Biomarker discovery

Identification of albumin receptors and characterization of albumin intracellular trafficking in human peripheral blood mononuclear cells

The issue

Several studies showed a correlation between serum albumin concentration and the severity of hepatic and septic disease severity and mortality rates, leading to the indication of parenteral albumin therapy in the case of decompensated liver diseases and septic shock. The exact mechanisms by which albumin supplementation may improve the clinical outcome are not known. However, several laboratories have demonstrated immunomodulatory and anti-inflammatory effects of albumin therapy in complication of cirrhosis. In this context, we proposed to identify the main cellular population in the blood that internalize the albumin, the receptors leading to albumin intracellular storage and the endocytic mechanisms by which albumin enter in the cells.

The approach

This project addresses three different objectives related with the trafficking of the albumin molecule in peripheral immune cells: 

  • Identify the peripheral human blood cells that most efficiently internalize the albumin molecule;
  • Identify the albumin receptor(s) in this process; and
  • Investigate the intracellular trafficking pathway of albumin after binding to its receptor(s) following their internalization.

Using peripheral blood samples from healthy donors and cirrhotic patients, we identified that classical monocytes, which are the most abundant cell population in the blood, are the most efficient cells in albumin up-take. Of interest, during systemic inflammation, classical monocytes are crucial players in the production of pro-inflammatory mediators.
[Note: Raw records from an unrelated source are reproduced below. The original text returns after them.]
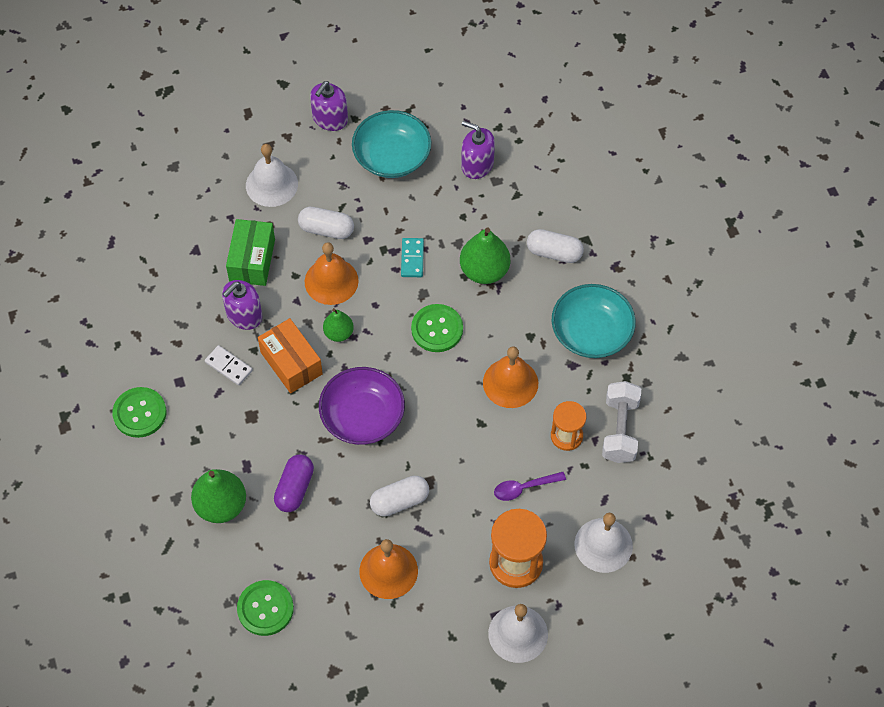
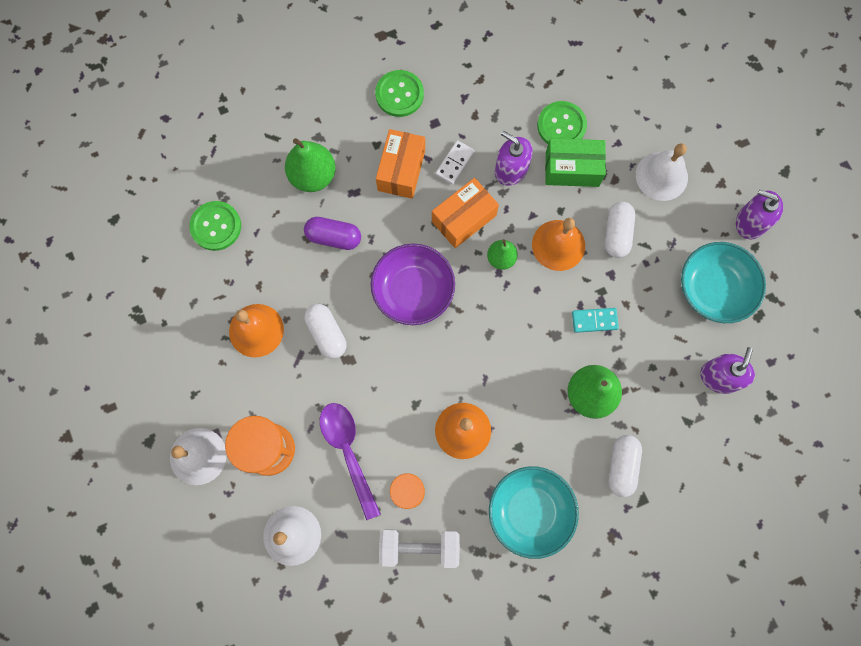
camera: 85 degrees right, 15 degrees up
green button [411,304,463,352] -> green button moved to [537,101,587,144]
purple spoon [494,472,566,501] -> purple spoon [320,403,381,520], size x1.63
none -> orange box [376,129,425,199]

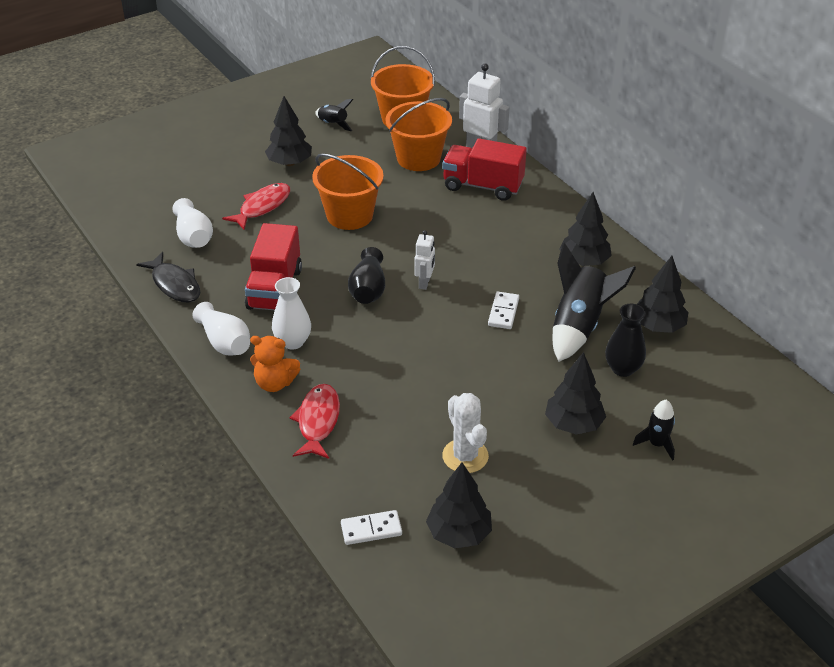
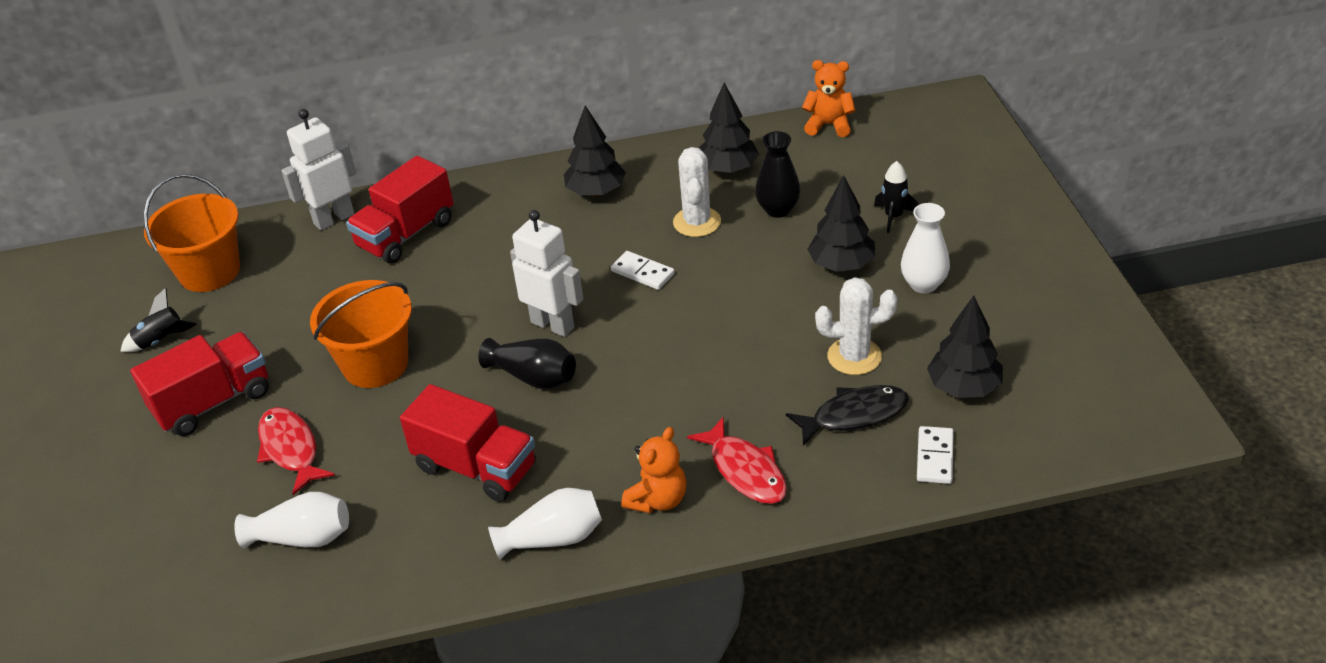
camera: 65 degrees left, 0 degrees up
black fish [136,252,201,303] -> black fish moved to [786,385,909,446]
black tree [265,96,312,166] -> red truck [130,332,269,436]
white vase [272,277,311,349] -> white vase moved to [901,203,950,293]
red fish [289,384,340,459] -> red fish turned 150 degrees counterclockwise [687,417,787,504]
orange bucket [385,98,452,171] -> none
white robot [414,230,435,290] -> white robot [510,210,583,337], size x1.68
black rocket [553,243,636,362] -> white cactus [673,147,721,237]
none -> orange teddy bear [802,60,855,137]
By co-immunoprecipitations and mass-spectrometry analysis of immunoprecipitated material, we identified the neonatal Fc receptor (FcRn) and CD44 as potential albumin receptors in classical monocytes. Whether CD44 serves as an albumin receptor remains to be investigated. However, FcRn depletion by lentiviral shRNA confirmed that in the absence of FcRn, classical monocyte ability to store the albumin is decreased. Finally, by cell biology methods, such as protein depletion via shRNA, confocal microscopy and flow cytometry, we identified that after internalization, the albumin is first targeted to early endosomes and arrive in lysosomes, a cellular compartment from where endosomal Toll-like receptors trigger the inflammatory response. The endocytic pathway by which albumin is internalized in early endosomes is clathrin-independent and involves dynamin-2, ARF1 and ARF6.

Considering that FcRn, dynamin-2, ARF1 and ARF6 expression levels are essential for albumin internalization by the classical monocytes, these proteins and the number of classical monocytes might be useful for predicting the patient response to albumin infusions.